#### Task to complete
Check each line below for the word "poset" and give the number of lines that have it, nothing more.

BEGIN Provided material

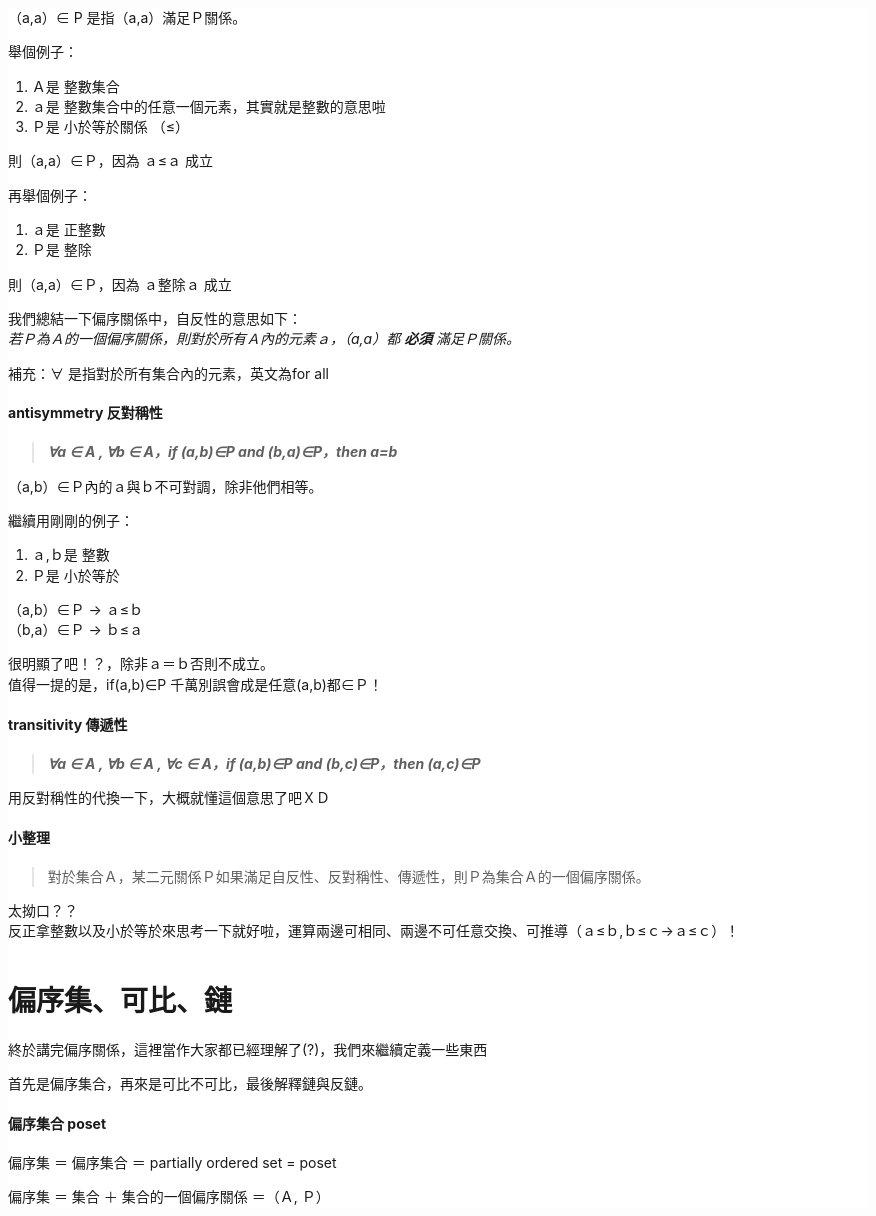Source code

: （a,a）∈ P 是指（a,a）滿足Ｐ關係。   

舉個例子：    
1. Ａ是 整數集合    
2. ａ是 整數集合中的任意一個元素，其實就是整數的意思啦    
3. Ｐ是 小於等於關係 （≤）    

則（a,a）∈Ｐ，因為 ａ≤ａ 成立    

再舉個例子：    
1. ａ是 正整數    
2. Ｐ是 整除    

則（a,a）∈Ｐ，因為 ａ整除ａ 成立

我們總結一下偏序關係中，自反性的意思如下：    
*若Ｐ為Ａ的一個偏序關係，則對於所有Ａ內的元素ａ，（a,a）都 **必須** 滿足Ｐ關係。*    

補充：∀ 是指對於所有集合內的元素，英文為for all    

#### antisymmetry 反對稱性    
> ***∀a ∈ A , ∀b ∈ A，if (a,b)∈P and (b,a)∈P，then a=b***    

（a,b）∈Ｐ內的ａ與ｂ不可對調，除非他們相等。    

繼續用剛剛的例子：    
1. ａ,ｂ是 整數    
2. Ｐ是 小於等於    

（a,b）∈Ｐ → ａ≤ｂ    
（b,a）∈Ｐ → ｂ≤ａ   

很明顯了吧！？，除非ａ＝ｂ否則不成立。    
值得一提的是，if(a,b)∈P 千萬別誤會成是任意(a,b)都∈Ｐ！   

#### transitivity 傳遞性    
> ***∀a ∈ A , ∀b ∈ A , ∀c ∈ A，if (a,b)∈P and (b,c)∈P，then (a,c)∈P***    

用反對稱性的代換一下，大概就懂這個意思了吧ＸＤ

#### 小整理    
> 對於集合Ａ，某二元關係Ｐ如果滿足自反性、反對稱性、傳遞性，則Ｐ為集合Ａ的一個偏序關係。    

太拗口？？    
反正拿整數以及小於等於來思考一下就好啦，運算兩邊可相同、兩邊不可任意交換、可推導（ａ≤ｂ,ｂ≤ｃ→ａ≤ｃ）！    


# 偏序集、可比、鏈    

終於講完偏序關係，這裡當作大家都已經理解了(?)，我們來繼續定義一些東西    

首先是偏序集合，再來是可比不可比，最後解釋鏈與反鏈。    

#### 偏序集合 poset

偏序集 ＝ 偏序集合 ＝ partially ordered set = poset    

偏序集 ＝ 集合 ＋ 集合的一個偏序關係 ＝（Ａ, Ｐ）    
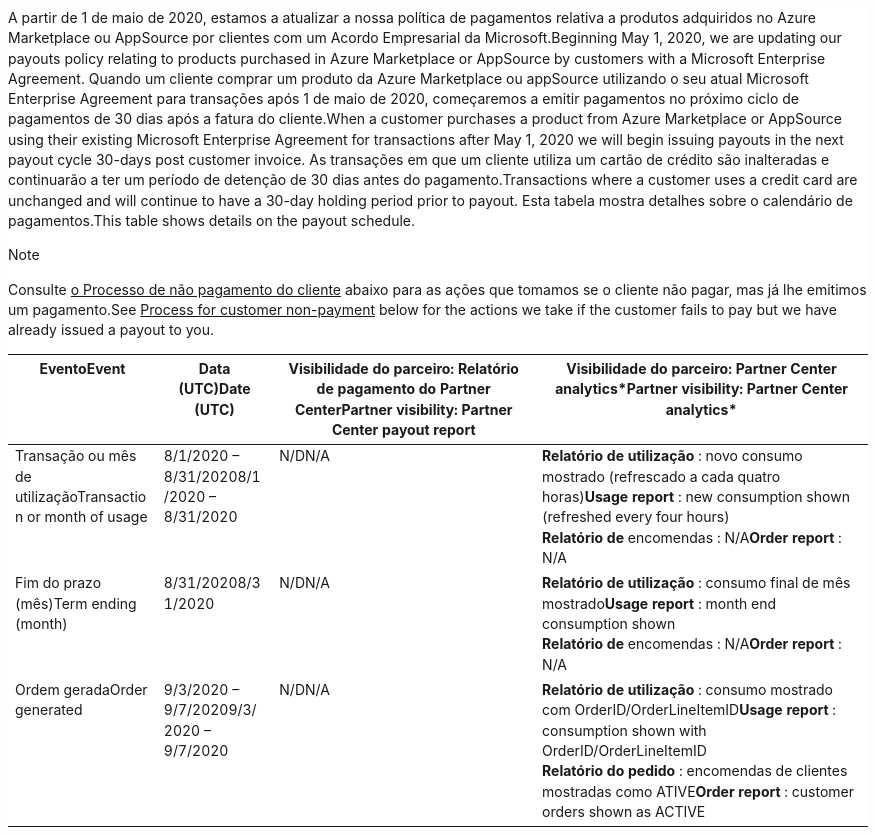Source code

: <span data-ttu-id="e72d5-109">A partir de 1 de maio de 2020, estamos a atualizar a nossa política de pagamentos relativa a produtos adquiridos no Azure Marketplace ou AppSource por clientes com um Acordo Empresarial da Microsoft.</span><span class="sxs-lookup"><span data-stu-id="e72d5-109">Beginning May 1, 2020, we are updating our payouts policy relating to products purchased in Azure Marketplace or AppSource by customers with a Microsoft Enterprise Agreement.</span></span> <span data-ttu-id="e72d5-110">Quando um cliente comprar um produto da Azure Marketplace ou appSource utilizando o seu atual Microsoft Enterprise Agreement para transações após 1 de maio de 2020, começaremos a emitir pagamentos no próximo ciclo de pagamentos de 30 dias após a fatura do cliente.</span><span class="sxs-lookup"><span data-stu-id="e72d5-110">When a customer purchases a product from Azure Marketplace or AppSource using their existing Microsoft Enterprise Agreement for transactions after May 1, 2020 we will begin issuing payouts in the next payout cycle 30-days post customer invoice.</span></span> <span data-ttu-id="e72d5-111">As transações em que um cliente utiliza um cartão de crédito são inalteradas e continuarão a ter um período de detenção de 30 dias antes do pagamento.</span><span class="sxs-lookup"><span data-stu-id="e72d5-111">Transactions where a customer uses a credit card are unchanged and will continue to have a 30-day holding period prior to payout.</span></span> <span data-ttu-id="e72d5-112">Esta tabela mostra detalhes sobre o calendário de pagamentos.</span><span class="sxs-lookup"><span data-stu-id="e72d5-112">This table shows details on the payout schedule.</span></span>

> [!NOTE]
> <span data-ttu-id="e72d5-113">Consulte [o Processo de não pagamento do cliente](#process-for-customer-non-payment) abaixo para as ações que tomamos se o cliente não pagar, mas já lhe emitimos um pagamento.</span><span class="sxs-lookup"><span data-stu-id="e72d5-113">See [Process for customer non-payment](#process-for-customer-non-payment) below for the actions we take if the customer fails to pay but we have already issued a payout to you.</span></span>

| <span data-ttu-id="e72d5-114">Evento</span><span class="sxs-lookup"><span data-stu-id="e72d5-114">Event</span></span>  | <span data-ttu-id="e72d5-115">Data (UTC)</span><span class="sxs-lookup"><span data-stu-id="e72d5-115">Date (UTC)</span></span> | <span data-ttu-id="e72d5-116">Visibilidade do parceiro: Relatório de pagamento do Partner Center</span><span class="sxs-lookup"><span data-stu-id="e72d5-116">Partner visibility: Partner Center payout report</span></span>  |  <span data-ttu-id="e72d5-117">Visibilidade do parceiro: Partner Center analytics\*</span><span class="sxs-lookup"><span data-stu-id="e72d5-117">Partner visibility: Partner Center analytics\*</span></span> |
| --- | --- | --- | --- |
| <span data-ttu-id="e72d5-118">Transação ou mês de utilização</span><span class="sxs-lookup"><span data-stu-id="e72d5-118">Transaction or month of usage</span></span> | <span data-ttu-id="e72d5-119">8/1/2020 – 8/31/2020</span><span class="sxs-lookup"><span data-stu-id="e72d5-119">8/1/2020 – 8/31/2020</span></span> | <span data-ttu-id="e72d5-120">N/D</span><span class="sxs-lookup"><span data-stu-id="e72d5-120">N/A</span></span> | <span data-ttu-id="e72d5-121">**Relatório de utilização** : novo consumo mostrado (refrescado a cada quatro horas)</span><span class="sxs-lookup"><span data-stu-id="e72d5-121">**Usage report** : new consumption shown (refreshed every four hours)</span></span><br><span data-ttu-id="e72d5-122">**Relatório de** encomendas : N/A</span><span class="sxs-lookup"><span data-stu-id="e72d5-122">**Order report** : N/A</span></span> |
| <span data-ttu-id="e72d5-123">Fim do prazo (mês)</span><span class="sxs-lookup"><span data-stu-id="e72d5-123">Term ending (month)</span></span> | <span data-ttu-id="e72d5-124">8/31/2020</span><span class="sxs-lookup"><span data-stu-id="e72d5-124">8/31/2020</span></span> | <span data-ttu-id="e72d5-125">N/D</span><span class="sxs-lookup"><span data-stu-id="e72d5-125">N/A</span></span> | <span data-ttu-id="e72d5-126">**Relatório de utilização** : consumo final de mês mostrado</span><span class="sxs-lookup"><span data-stu-id="e72d5-126">**Usage report** : month end consumption shown</span></span><br><span data-ttu-id="e72d5-127">**Relatório de** encomendas : N/A</span><span class="sxs-lookup"><span data-stu-id="e72d5-127">**Order report** : N/A</span></span> |
| <span data-ttu-id="e72d5-128">Ordem gerada</span><span class="sxs-lookup"><span data-stu-id="e72d5-128">Order generated</span></span> | <span data-ttu-id="e72d5-129">9/3/2020 – 9/7/2020</span><span class="sxs-lookup"><span data-stu-id="e72d5-129">9/3/2020 – 9/7/2020</span></span> | <span data-ttu-id="e72d5-130">N/D</span><span class="sxs-lookup"><span data-stu-id="e72d5-130">N/A</span></span> | <span data-ttu-id="e72d5-131">**Relatório de utilização** : consumo mostrado com OrderID/OrderLineItemID</span><span class="sxs-lookup"><span data-stu-id="e72d5-131">**Usage report** : consumption shown with OrderID/OrderLineItemID</span></span><br><span data-ttu-id="e72d5-132">**Relatório do pedido** : encomendas de clientes mostradas como ATIVE</span><span class="sxs-lookup"><span data-stu-id="e72d5-132">**Order report** : customer orders shown as ACTIVE</span></span> |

END Provided material

#### Exercise answer
2